In conclusion, we see no reason to distinguish the fact pattern in this case from that in Brown. Browning, Adams, Brown, and Hicks remain good law and resolve the issues in this case. Therefore, we hold that when a jury finds a defendant not guilty as to some counts and is hung on other counts, double jeopardy and collateral estoppel do not apply where the inconsistency in the responses arises out of inconsistent responses to different counts, not out of inconsistent responses to the same count.

CROSS-APPEAL

The appellate court held that the appellee had to be retried on the charge of having a weapon under disability because it was error for the trial court to reopen the evidence sua sponte after closing arguments and take judicial notice of prior proceedings in an earlier case to supply a crucial fact that the state had failed to prove. The state did not appeal the appellate court’s ruling on the judicial notice issue. However, the appellate court further found that in light of its resolution of the appellee’s first two assignments of error, the appellee’s third assignment of error which challenged the sufficiency of the evidence was moot and remanded the case to the trial court for a retrial on that charge. The appellee challenges that remand and argues that once the erroneous evidence was omitted, the court of appeals was obligated to review the remaining evidence and pass on its sufficiency.

App.R. 12(A)(1) provides:

“On an undismissed appeal from a trial court, a court of appeals shall do all of the following:

‡ ‡ ‡

“(c) Unless an assignment of error is made moot by a ruling on another assignment of error, decide each assignment of error and give reasons in writing for its decision.”

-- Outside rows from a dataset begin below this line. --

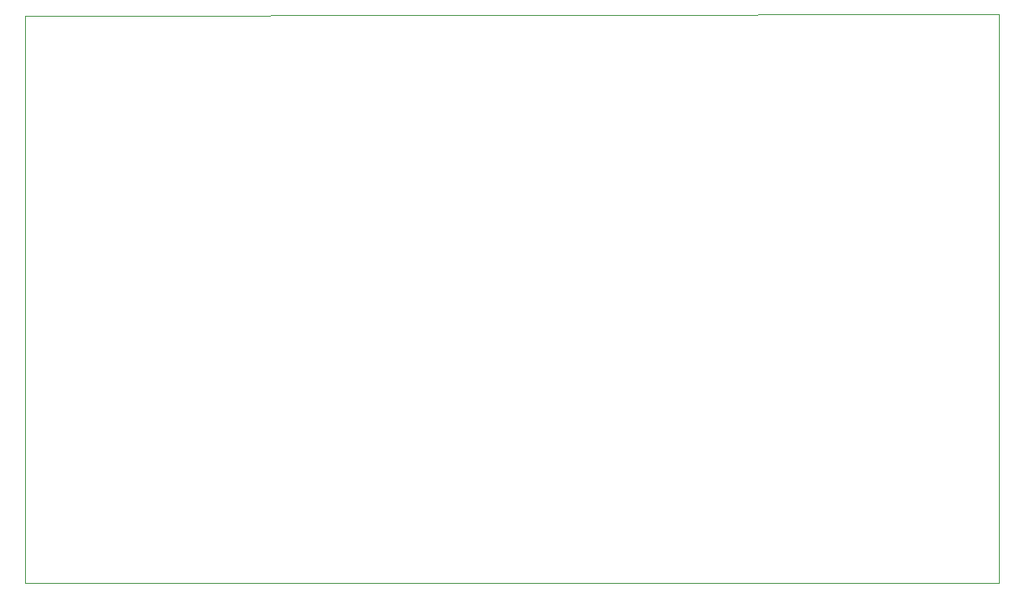
<source format=gbr>
%TF.GenerationSoftware,KiCad,Pcbnew,(6.0.9)*%
%TF.CreationDate,2023-05-20T11:21:48+02:00*%
%TF.ProjectId,sdrt41,73647274-3431-42e6-9b69-6361645f7063,rev?*%
%TF.SameCoordinates,Original*%
%TF.FileFunction,Profile,NP*%
%FSLAX46Y46*%
G04 Gerber Fmt 4.6, Leading zero omitted, Abs format (unit mm)*
G04 Created by KiCad (PCBNEW (6.0.9)) date 2023-05-20 11:21:48*
%MOMM*%
%LPD*%
G01*
G04 APERTURE LIST*
%TA.AperFunction,Profile*%
%ADD10C,0.100000*%
%TD*%
G04 APERTURE END LIST*
D10*
X24130000Y-121031000D02*
X122809000Y-121031000D01*
X122809000Y-121031000D02*
X122809000Y-63373000D01*
X122809000Y-63373000D02*
X24130000Y-63500000D01*
X24130000Y-63500000D02*
X24130000Y-121031000D01*
M02*

</source>
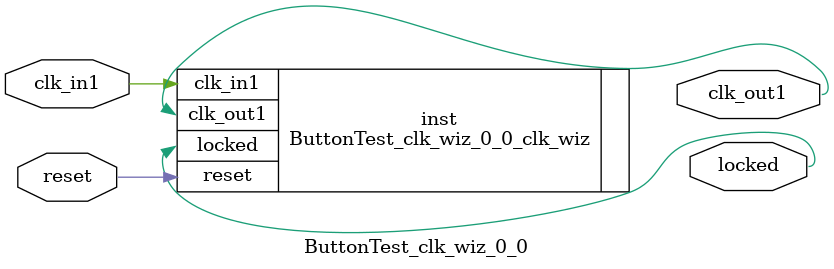
<source format=v>


`timescale 1ps/1ps

(* CORE_GENERATION_INFO = "ButtonTest_clk_wiz_0_0,clk_wiz_v6_0_10_0_0,{component_name=ButtonTest_clk_wiz_0_0,use_phase_alignment=false,use_min_o_jitter=false,use_max_i_jitter=false,use_dyn_phase_shift=false,use_inclk_switchover=false,use_dyn_reconfig=false,enable_axi=0,feedback_source=FDBK_AUTO,PRIMITIVE=MMCM,num_out_clk=1,clkin1_period=10.000,clkin2_period=10.000,use_power_down=false,use_reset=true,use_locked=true,use_inclk_stopped=false,feedback_type=SINGLE,CLOCK_MGR_TYPE=NA,manual_override=false}" *)

module ButtonTest_clk_wiz_0_0 
 (
  // Clock out ports
  output        clk_out1,
  // Status and control signals
  input         reset,
  output        locked,
 // Clock in ports
  input         clk_in1
 );

  ButtonTest_clk_wiz_0_0_clk_wiz inst
  (
  // Clock out ports  
  .clk_out1(clk_out1),
  // Status and control signals               
  .reset(reset), 
  .locked(locked),
 // Clock in ports
  .clk_in1(clk_in1)
  );

endmodule

</source>
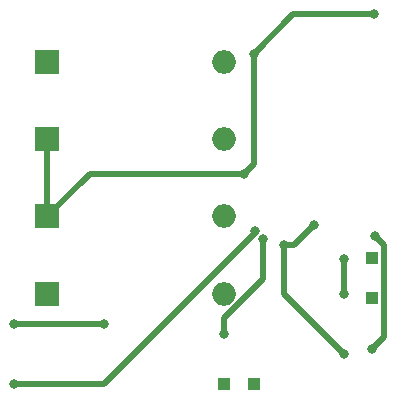
<source format=gbr>
%TF.GenerationSoftware,KiCad,Pcbnew,7.0.2*%
%TF.CreationDate,2023-06-25T00:33:43-03:00*%
%TF.ProjectId,Projeto final de EA075,50726f6a-6574-46f2-9066-696e616c2064,rev?*%
%TF.SameCoordinates,Original*%
%TF.FileFunction,Copper,L4,Bot*%
%TF.FilePolarity,Positive*%
%FSLAX46Y46*%
G04 Gerber Fmt 4.6, Leading zero omitted, Abs format (unit mm)*
G04 Created by KiCad (PCBNEW 7.0.2) date 2023-06-25 00:33:43*
%MOMM*%
%LPD*%
G01*
G04 APERTURE LIST*
%TA.AperFunction,ComponentPad*%
%ADD10R,1.000000X1.000000*%
%TD*%
%TA.AperFunction,ComponentPad*%
%ADD11R,2.000000X2.000000*%
%TD*%
%TA.AperFunction,ComponentPad*%
%ADD12O,2.000000X2.000000*%
%TD*%
%TA.AperFunction,ViaPad*%
%ADD13C,0.800000*%
%TD*%
%TA.AperFunction,Conductor*%
%ADD14C,0.500000*%
%TD*%
G04 APERTURE END LIST*
D10*
%TO.P,J4,1,Pin_1*%
%TO.N,Net-(J4-Pin_1)*%
X152400000Y-99060000D03*
%TD*%
%TO.P,J3,1,Pin_1*%
%TO.N,GNDPWR*%
X154940000Y-99060000D03*
%TD*%
%TO.P,J2,1,Pin_1*%
%TO.N,+12V*%
X164950000Y-91800000D03*
%TD*%
%TO.P,J1,1,Pin_1*%
%TO.N,GNDPWR*%
X164950000Y-88450000D03*
%TD*%
D11*
%TO.P,C5,1*%
%TO.N,GNDPWR*%
X137400000Y-91440000D03*
D12*
%TO.P,C5,2*%
%TO.N,+12V*%
X152400000Y-91440000D03*
%TD*%
D11*
%TO.P,C4,1*%
%TO.N,Net-(U1-AVCC)*%
X137400000Y-84905000D03*
D12*
%TO.P,C4,2*%
%TO.N,GNDPWR*%
X152400000Y-84905000D03*
%TD*%
D11*
%TO.P,C3,1*%
%TO.N,Net-(U1-AVCC)*%
X137400000Y-78370000D03*
D12*
%TO.P,C3,2*%
%TO.N,GNDPWR*%
X152400000Y-78370000D03*
%TD*%
D11*
%TO.P,C1,1*%
%TO.N,+12V*%
X137400000Y-71835000D03*
D12*
%TO.P,C1,2*%
%TO.N,GNDPWR*%
X152400000Y-71835000D03*
%TD*%
D13*
%TO.N,Net-(Q1-G)*%
X154972121Y-86115746D03*
%TO.N,GNDPWR*%
X152400000Y-94900000D03*
X155678876Y-86822500D03*
%TO.N,Net-(U1-AVCC)*%
X154100388Y-81280000D03*
%TO.N,Net-(U1-PD0)*%
X164885000Y-96130000D03*
X165192735Y-86599502D03*
%TO.N,Net-(U1-AVCC)*%
X162560000Y-96520000D03*
X157480000Y-87299500D03*
X160020000Y-85600500D03*
X165096211Y-67800500D03*
X154940000Y-71120000D03*
%TO.N,Net-(Q1-G)*%
X134620000Y-99060000D03*
%TO.N,+12V*%
X162560000Y-88515500D03*
X162560000Y-91484500D03*
X134620000Y-93980000D03*
X142240000Y-93980000D03*
%TD*%
D14*
%TO.N,Net-(Q1-G)*%
X154972121Y-86327879D02*
X154972121Y-86115746D01*
X142240000Y-99060000D02*
X154972121Y-86327879D01*
%TO.N,Net-(U1-AVCC)*%
X154940000Y-80440388D02*
X154940000Y-71120000D01*
X141025000Y-81280000D02*
X137400000Y-84905000D01*
X154100388Y-81280000D02*
X141025000Y-81280000D01*
X154100388Y-81280000D02*
X154940000Y-80440388D01*
%TO.N,GNDPWR*%
X152400000Y-93490610D02*
X152400000Y-94900000D01*
X155678876Y-86822500D02*
X155678876Y-90211734D01*
X155678876Y-90211734D02*
X152400000Y-93490610D01*
%TO.N,Net-(U1-PD0)*%
X165900000Y-95115000D02*
X164885000Y-96130000D01*
X165900000Y-87306767D02*
X165900000Y-95115000D01*
X165192735Y-86599502D02*
X165900000Y-87306767D01*
%TO.N,Net-(U1-AVCC)*%
X137400000Y-84905000D02*
X137400000Y-78370000D01*
X157480000Y-91440000D02*
X162560000Y-96520000D01*
X157480000Y-87299500D02*
X157480000Y-91440000D01*
X157480000Y-87299500D02*
X158321000Y-87299500D01*
X158321000Y-87299500D02*
X160020000Y-85600500D01*
X158259500Y-67800500D02*
X154940000Y-71120000D01*
X165096211Y-67800500D02*
X158259500Y-67800500D01*
%TO.N,Net-(Q1-G)*%
X142240000Y-99060000D02*
X134620000Y-99060000D01*
%TO.N,+12V*%
X162560000Y-91484500D02*
X162560000Y-88515500D01*
X142240000Y-93980000D02*
X134620000Y-93980000D01*
%TD*%
M02*

</source>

*450Because the appellate court ruled on the judicial notice issue as it did, the issue of the sufficiency of the evidence was not moot. In fact, the sufficiency of the remaining evidence then became the key issue. To simply remand the weapon under disability charge for a retrial would give the state a “second bite at the apple” and a chance to present evidence it failed to offer at the first trial. After determining that the evidence of the conviction was erroneously considered by the trial judge, the appellate court should have reviewed the remaining evidence to determine whether it was sufficient to support a conviction.

While the court of appeals found that the assignment of error regarding sufficiency of the evidence was moot, we find that the court did in fact pass on this issue when it stated at page 18 of the opinion, “If the court had not taken judicial notice of this critical fact, the documents offered by the state were insufficient to prove that appellant was under a disability.” Therefore, because that assignment of error was resolved, the decision to remand was improper. In this case, the Double Jeopardy Clause applies. In fact, this is what the Double Jeopardy Clause was intended to prevent. If the state fails to present sufficient evidence to prove every element of the crime, it should not get a second opportunity to do that which it failed to do the first time. Therefore, the charge of having a weapon while under disability is dismissed.

Accordingly, we reverse the judgment of the court of appeals and reinstate the judgment of the trial court as to the felony murder, aggravated robbery, and kidnapping convictions. Further, we dismiss the charge of having a weapon under disability.

Judgment reversed and cause dismissed in part.

Douglas, Resnick and F.E. Sweeney, JJ., concur. Moyer, C.J., Pfeifer and Cook, JJ., dissent.

. Justice Holmes dissented, arguing that since the defendant was not accused of placing the bomb himself, but rather was accused of being part of the organized crime murder scheme, the jury could have found the defendant not guilty of aggravated arson, but still guilty of being part of the conspiracy that directed the murder. Id. at 15-16, 4 OBR at 13-14, 445 N.E.2d at 1118-1119.

. The Libemtore decision is, however, contrary to the United States Supreme Court’s holding in Dunn, which did not reverse a conviction even though the defendant was found not guilty of the predicate offense.